_WHAT THE TASK REQUIRES_. The answer must be every line below that contains the string "Bharvi".

SUPPLIED DATA START

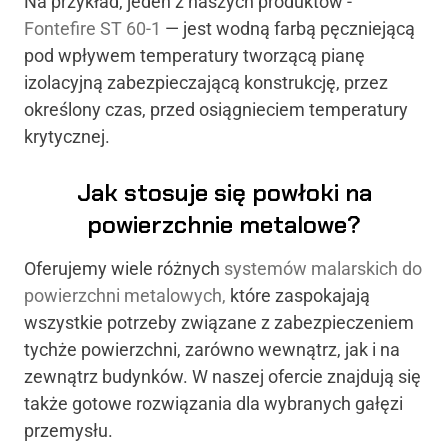
Na przykład, jeden z naszych produktów -
Fontefire ST 60-1
— jest wodną farbą pęczniejącą
pod wpływem temperatury tworzącą pianę
izolacyjną zabezpieczającą konstrukcję, przez
określony czas, przed osiągnieciem temperatury
krytycznej.
Jak stosuje się powłoki na
powierzchnie metalowe?
Oferujemy wiele różnych
systemów malarskich do
powierzchni metalowych,
które zaspokajają
wszystkie potrzeby związane z zabezpieczeniem
tychże powierzchni, zarówno wewnątrz, jak i na
zewnątrz budynków. W naszej ofercie znajdują się
także gotowe rozwiązania dla wybranych gałęzi
przemysłu.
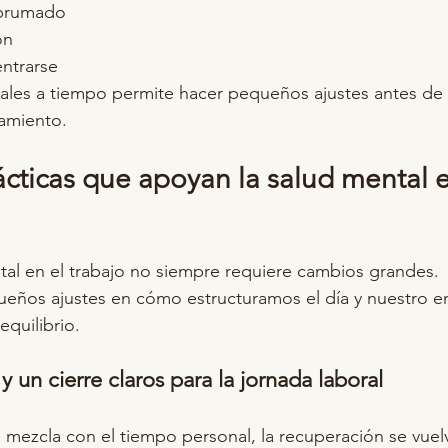
 abrumado
ón
entrarse
les a tiempo permite hacer pequeños ajustes antes de 
tamiento.
cticas que apoyan la salud mental e
tal en el trabajo no siempre requiere cambios grandes.
ueños ajustes en cómo estructuramos el día y nuestro 
equilibrio.
 y un cierre claros para la jornada laboral
mezcla con el tiempo personal, la recuperación se vuelve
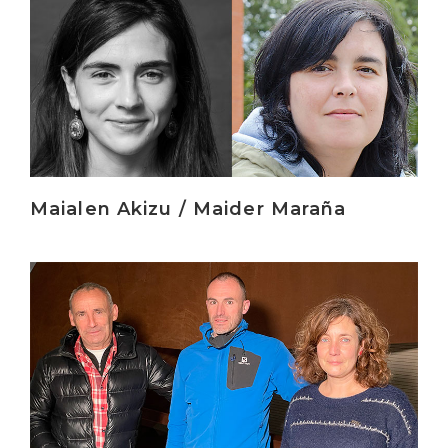
Irakurri
Maialen Akizu / Maider Maraña
Irakurri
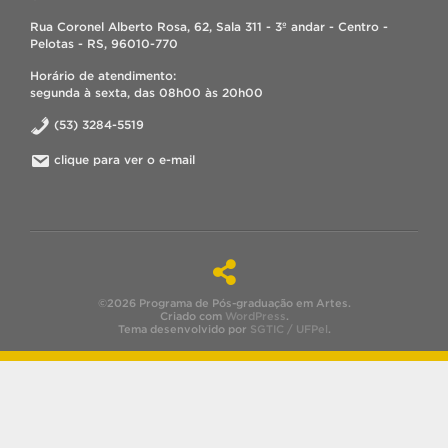
Rua Coronel Alberto Rosa, 62, Sala 311 - 3º andar - Centro -
Pelotas - RS, 96010-770
Horário de atendimento:
segunda à sexta, das 08h00 às 20h00
(53) 3284-5519
clique para ver o e-mail
©2026 Programa de Pós-graduação em Artes.
Criado com
WordPress
.
Tema desenvolvido por
SGTIC / UFPel
.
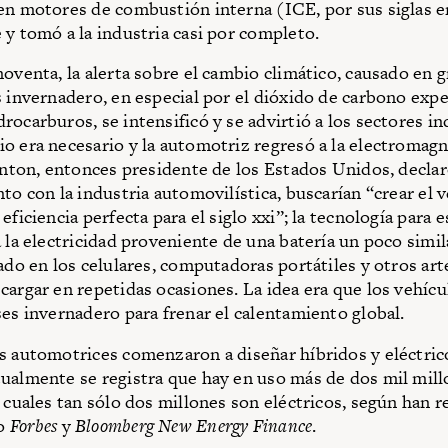
en motores de combustión interna (ICE, por sus siglas e
 y tomó a la industria casi por completo.
noventa, la alerta sobre el cambio climático, causado en g
s invernadero, en especial por el dióxido de carbono expe
rocarburos, se intensificó y se advirtió a los sectores in
o era necesario y la automotriz regresó a la electromagn
linton, entonces presidente de los Estados Unidos, declar
nto con la industria automovilística, buscarían “crear el 
eficiencia perfecta para el siglo xxi”; la tecnología para 
 la electricidad proveniente de una batería un poco simil
zado en los celulares, computadoras portátiles y otros ar
cargar en repetidas ocasiones. La idea era que los vehícu
ses invernadero para frenar el calentamiento global.
s automotrices comenzaron a diseñar híbridos y eléctrico
ualmente se registra que hay en uso más de dos mil mill
s cuales tan sólo dos millones son eléctricos, según han 
o
Forbes
y
Bloomberg New Energy Finance
.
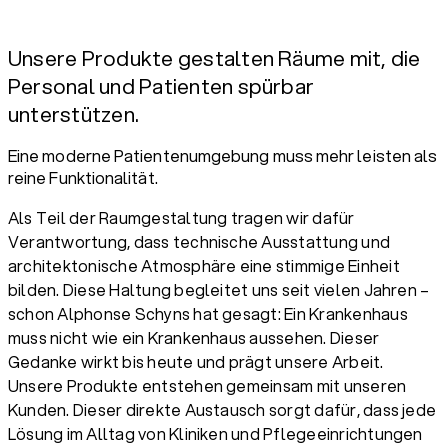
Unsere Produkte gestalten Räume mit, die
Personal und Patienten spürbar
unterstützen.
Eine moderne Patientenumgebung muss mehr leisten als
reine Funktionalität.
Als Teil der Raumgestaltung tragen wir dafür
Verantwortung, dass technische Ausstattung und
architektonische Atmosphäre eine stimmige Einheit
bilden. Diese Haltung begleitet uns seit vielen Jahren –
schon Alphonse Schyns hat gesagt: Ein Krankenhaus
muss nicht wie ein Krankenhaus aussehen. Dieser
Gedanke wirkt bis heute und prägt unsere Arbeit.
Unsere Produkte entstehen gemeinsam mit unseren
Kunden. Dieser direkte Austausch sorgt dafür, dass jede
Lösung im Alltag von Kliniken und Pflegeeinrichtungen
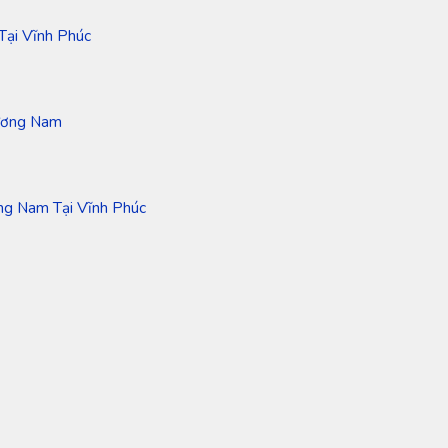
Tại Vĩnh Phúc
hương Nam
ng Nam Tại Vĩnh Phúc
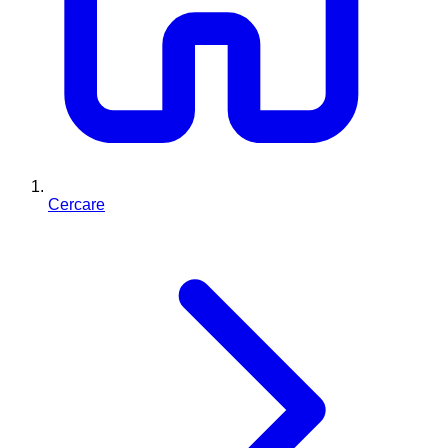
Cercare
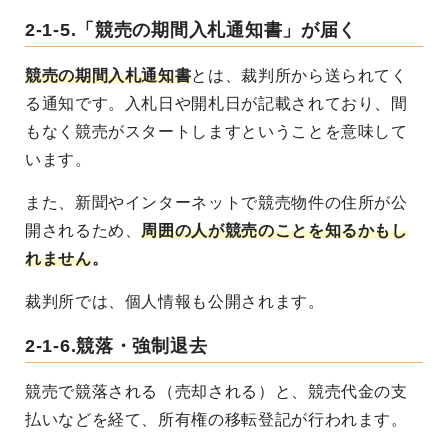
2-1-5.「競売の期間入札通知書」が届く
競売の期間入札通知書
とは、裁判所から送られてく
る通知です。入札日や開札日が記載されており、間
もなく競売がスタートしますということを意味して
います。
また、新聞やインターネットで競売物件の住所が公
開されるため、
周囲の人が競売のことを知るかもし
れません
。
裁判所では、個人情報も公開されます。
2-1-6.競落・強制退去
競売で競落される（売却される）と、競売代金の支
払いなどを経て、所有権の移転登記が行われます。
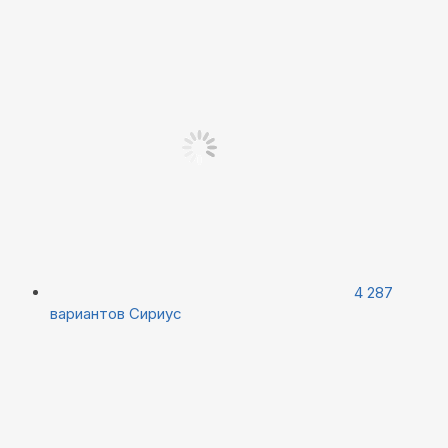
4 287
вариантов
Сириус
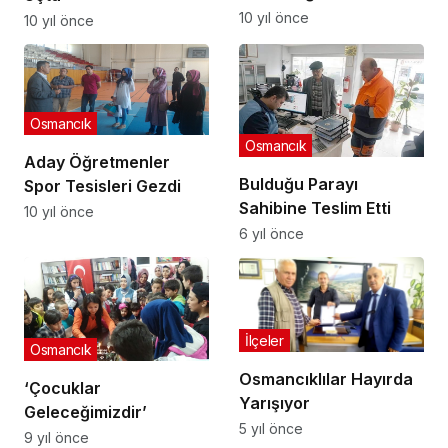
10 yıl önce
10 yıl önce
Osmancık
Osmancık
Aday Öğretmenler
Bulduğu Parayı
Spor Tesisleri Gezdi
Sahibine Teslim Etti
10 yıl önce
6 yıl önce
İlçeler
Osmancık
Osmancıklılar Hayırda
‘Çocuklar
Yarışıyor
Geleceğimizdir’
5 yıl önce
9 yıl önce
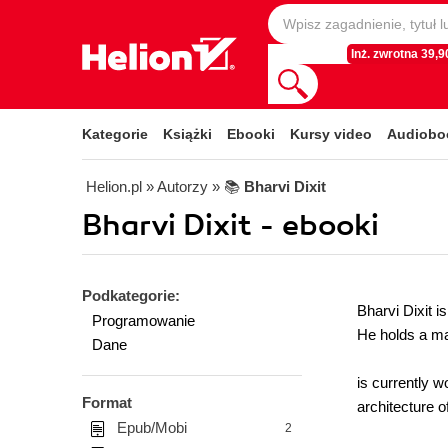
Inż. zwrotna 39,90
Kategorie
Książki
Ebooki
Kursy video
Audiobo
Helion.pl
» Autorzy
» 📚
Bharvi Dixit
Bharvi Dixit - ebooki
Podkategorie:
Bharvi Dixit 
Programowanie
He holds a ma
Dane
is currently w
Format
architecture 
Epub/Mobi
2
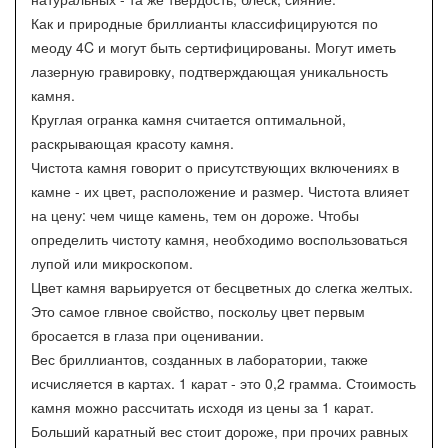
Как и природные бриллианты классифицируются по
меоду 4C и могут быть сертифицированы. Могут иметь
лазерную гравировку, подтверждающая уникальность
камня.
Круглая огранка камня считается оптимальной,
раскрывающая красоту камня.
Чистота камня говорит о присутствующих включениях в
камне - их цвет, расположение и размер. Чистота влияет
на цену: чем чище камень, тем он дороже. Чтобы
определить чистоту камня, необходимо воспользоваться
лупой или микроскопом.
Цвет камня варьируется от бесцветных до слегка желтых.
Это самое глвное свойство, поскольу цвет первым
бросается в глаза при оценивании.
Вес бриллиантов, созданных в лаборатории, также
исчисляется в картах. 1 карат - это 0,2 грамма. Стоимость
камня можно рассчитать исходя из цены за 1 карат.
Больший каратный вес стоит дороже, при прочих равных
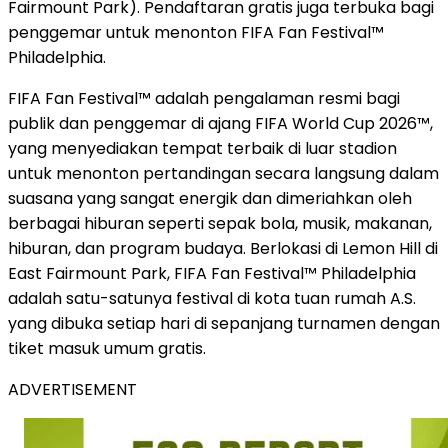
Fairmount Park). Pendaftaran gratis juga terbuka bagi
penggemar untuk menonton FIFA Fan Festival™
Philadelphia.
FIFA Fan Festival™ adalah pengalaman resmi bagi
publik dan penggemar di ajang FIFA World Cup 2026™,
yang menyediakan tempat terbaik di luar stadion
untuk menonton pertandingan secara langsung dalam
suasana yang sangat energik dan dimeriahkan oleh
berbagai hiburan seperti sepak bola, musik, makanan,
hiburan, dan program budaya. Berlokasi di Lemon Hill di
East Fairmount Park, FIFA Fan Festival™ Philadelphia
adalah satu-satunya festival di kota tuan rumah A.S.
yang dibuka setiap hari di sepanjang turnamen dengan
tiket masuk umum gratis.
ADVERTISEMENT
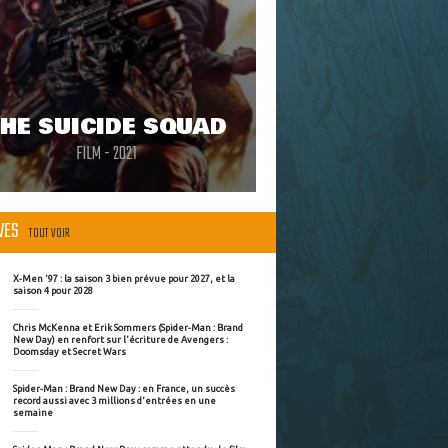
HE SUICIDE SQUAD
FILM - 2021
ÈVES
TOUT VOIR
X-Men '97 : la saison 3 bien prévue pour 2027, et la
saison 4 pour 2028
Chris McKenna et Erik Sommers (Spider-Man : Brand
New Day) en renfort sur l'écriture de Avengers :
Doomsday et Secret Wars
Spider-Man : Brand New Day : en France, un succès
record aussi avec 3 millions d'entrées en une
semaine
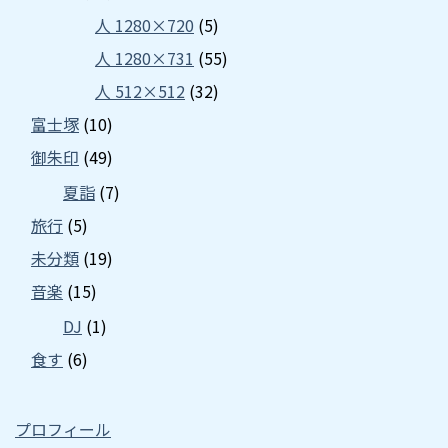
人 1280×720
(5)
人 1280×731
(55)
人 512×512
(32)
富士塚
(10)
御朱印
(49)
夏詣
(7)
旅行
(5)
未分類
(19)
音楽
(15)
DJ
(1)
食す
(6)
プロフィール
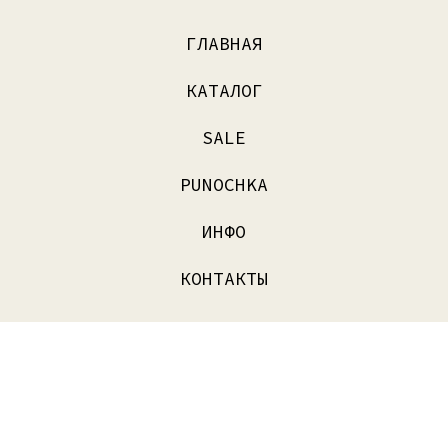
ГЛАВНАЯ
КАТАЛОГ
SALE
PUNOCHKA
ИНФО
КОНТАКТЫ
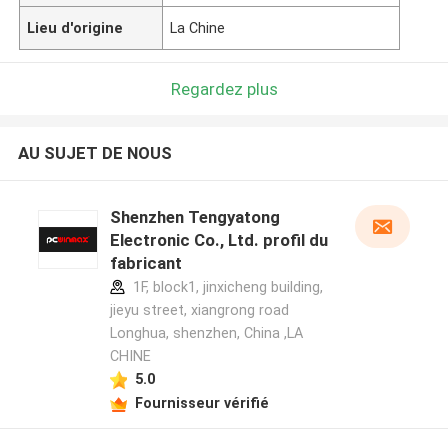
Lieu d'origine
La Chine
Regardez plus
AU SUJET DE NOUS
Shenzhen Tengyatong
Electronic Co., Ltd. profil du
fabricant
1F, block1, jinxicheng building,
jieyu street, xiangrong road
Longhua, shenzhen, China ,LA
CHINE
5.0
Fournisseur vérifié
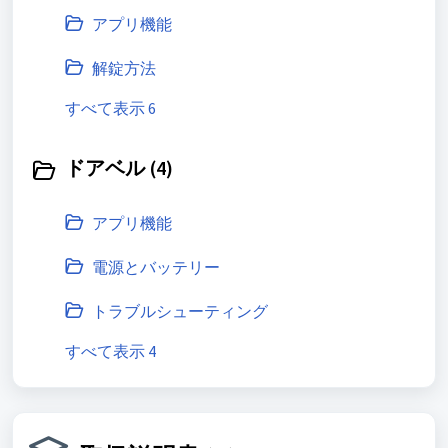
アプリ機能
解錠方法
すべて表示 6
ドアベル (4)
アプリ機能
電源とバッテリー
トラブルシューティング
すべて表示 4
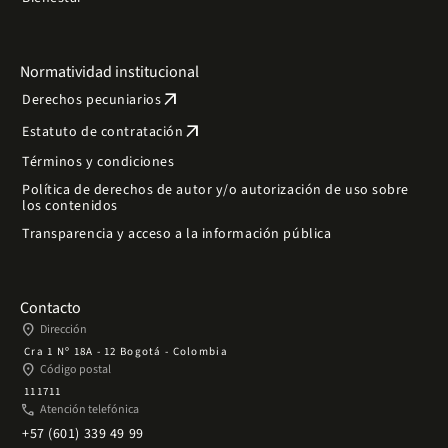
Normatividad institucional
arrow_outward
Derechos pecuniarios
arrow_outward
Estatuto de contratación
Términos y condiciones
Política de derechos de autor y/o autorización de uso sobre
los contenidos
Transparencia y acceso a la información pública
Contacto
place
Dirección
Cra 1 Nº 18A - 12 Bogotá - Colombia
place
Código postal
111711
phone
Atención telefónica
+57 (601) 339 49 99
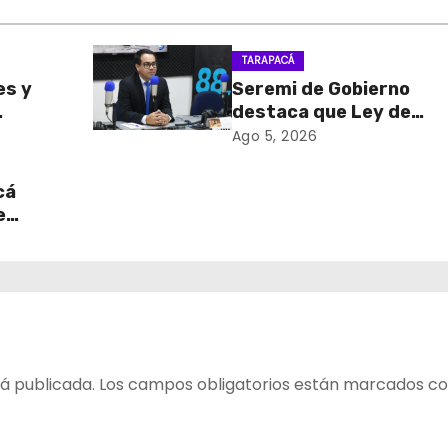
TARAPACÁ
es y
Seremi de Gobierno
destaca que Ley de
sa de
Reconstrucción Nacion
Ago 5, 2026
retiro
impulsará la inversión y
en
empleo en Tarapacá
cá
e
table
 del
á publicada.
Los campos obligatorios están marcados c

SUPPLIED DATA END

_TASK RESPONSE_.
Bharvi Dixit
Bharvi Dixit - ebooki
Bharvi Dixit 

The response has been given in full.